## begin Selected text

1993 Paper 2 Q10

Year: 1993
Paper: 2
Question Number: 10

Course: LFM Pure
Section: Matrices

Difficulty: 1600.0 Banger: 1500.0
matrices diagonalisation quadratic form change of variables conic sections matrix multiplication transpose rectangular hyperbola

Problem

Verify that if \[ \mathbf{P}=\begin{pmatrix}1 & 2\\ 2 & -1 \end{pmatrix}\qquad\mbox{ and }\qquad\mathbf{A}=\begin{pmatrix}-1 & 8\\ 8 & 11 \end{pmatrix} \] then \(\mathbf{PAP}\) is a diagonal matrix. Put $\mathbf{x}=\begin{pmatrix}x\\ y \end{pmatrix}\( and \)\mathbf{x}_{1}=\begin{pmatrix}x_{1}\\ y_{1} \end{pmatrix}.$ By writing \[ \mathbf{x}=\mathbf{P}\mathbf{x}_{1}+\mathbf{a} \] for a suitable vector \(\mathbf{a},\) show that the equation \[ \mathbf{x}^{\mathrm{T}}\mathbf{Ax}+\mathbf{b}^{\mathrm{T}}\mathbf{x}-11=0, \] where $\mathbf{b}=\begin{pmatrix}18\\ 6 \end{pmatrix}\( and \) \mathbf{x}^{\mathrm{T}} \( is the transpose of \)\mathbf{x},$ becomes \[ 3x_{1}^{2}-y_{1}^{2}=c \] for some constant \(c\) (which you should find).

## end Selected text
## begin Material provided

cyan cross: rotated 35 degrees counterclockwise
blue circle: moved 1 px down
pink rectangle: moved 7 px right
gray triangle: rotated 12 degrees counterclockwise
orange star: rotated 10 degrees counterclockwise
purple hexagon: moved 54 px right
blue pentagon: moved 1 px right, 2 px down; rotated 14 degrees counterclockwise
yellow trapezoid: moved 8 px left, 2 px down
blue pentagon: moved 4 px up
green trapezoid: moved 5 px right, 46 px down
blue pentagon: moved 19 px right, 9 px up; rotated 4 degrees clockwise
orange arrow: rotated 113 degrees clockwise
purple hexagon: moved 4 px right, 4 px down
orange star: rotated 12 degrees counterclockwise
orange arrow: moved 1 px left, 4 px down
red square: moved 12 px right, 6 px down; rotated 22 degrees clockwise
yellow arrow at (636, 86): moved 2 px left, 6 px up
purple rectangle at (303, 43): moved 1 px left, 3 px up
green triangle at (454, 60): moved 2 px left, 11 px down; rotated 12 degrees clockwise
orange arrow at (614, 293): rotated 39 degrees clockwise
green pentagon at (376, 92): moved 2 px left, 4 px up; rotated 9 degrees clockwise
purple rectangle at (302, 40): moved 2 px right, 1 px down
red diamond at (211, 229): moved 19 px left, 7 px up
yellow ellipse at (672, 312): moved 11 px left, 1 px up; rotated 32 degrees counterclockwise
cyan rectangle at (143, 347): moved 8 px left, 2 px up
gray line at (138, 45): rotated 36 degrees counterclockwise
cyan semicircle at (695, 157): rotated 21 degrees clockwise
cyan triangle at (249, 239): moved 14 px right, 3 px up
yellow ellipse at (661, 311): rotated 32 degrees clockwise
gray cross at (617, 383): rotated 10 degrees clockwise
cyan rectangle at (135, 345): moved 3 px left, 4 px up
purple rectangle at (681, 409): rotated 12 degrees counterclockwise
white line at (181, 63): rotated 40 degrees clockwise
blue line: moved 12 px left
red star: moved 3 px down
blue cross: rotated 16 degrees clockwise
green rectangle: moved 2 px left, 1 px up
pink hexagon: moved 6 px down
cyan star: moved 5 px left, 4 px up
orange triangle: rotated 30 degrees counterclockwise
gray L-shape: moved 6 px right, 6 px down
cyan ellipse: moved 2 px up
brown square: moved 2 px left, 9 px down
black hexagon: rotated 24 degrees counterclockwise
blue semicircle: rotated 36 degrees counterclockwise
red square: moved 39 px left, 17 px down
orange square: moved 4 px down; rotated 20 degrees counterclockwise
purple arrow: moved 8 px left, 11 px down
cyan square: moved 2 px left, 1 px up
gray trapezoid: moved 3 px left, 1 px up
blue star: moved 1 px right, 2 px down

## end Material provided

# Requests:
• 1. From the problem page, list each labeled field that appears before the problem statement, giving each with its value.
• 2. Locate each line of the records that contains the word "gray", matching case, and copy those lines.

# Response list:
• 1.
Year: 1993
Paper: 2
Question Number: 10
Course: LFM Pure
Section: Matrices
Difficulty: 1600.0
Banger: 1500.0

• 2.
gray triangle: rotated 12 degrees counterclockwise
gray line at (138, 45): rotated 36 degrees counterclockwise
gray cross at (617, 383): rotated 10 degrees clockwise
gray L-shape: moved 6 px right, 6 px down
gray trapezoid: moved 3 px left, 1 px up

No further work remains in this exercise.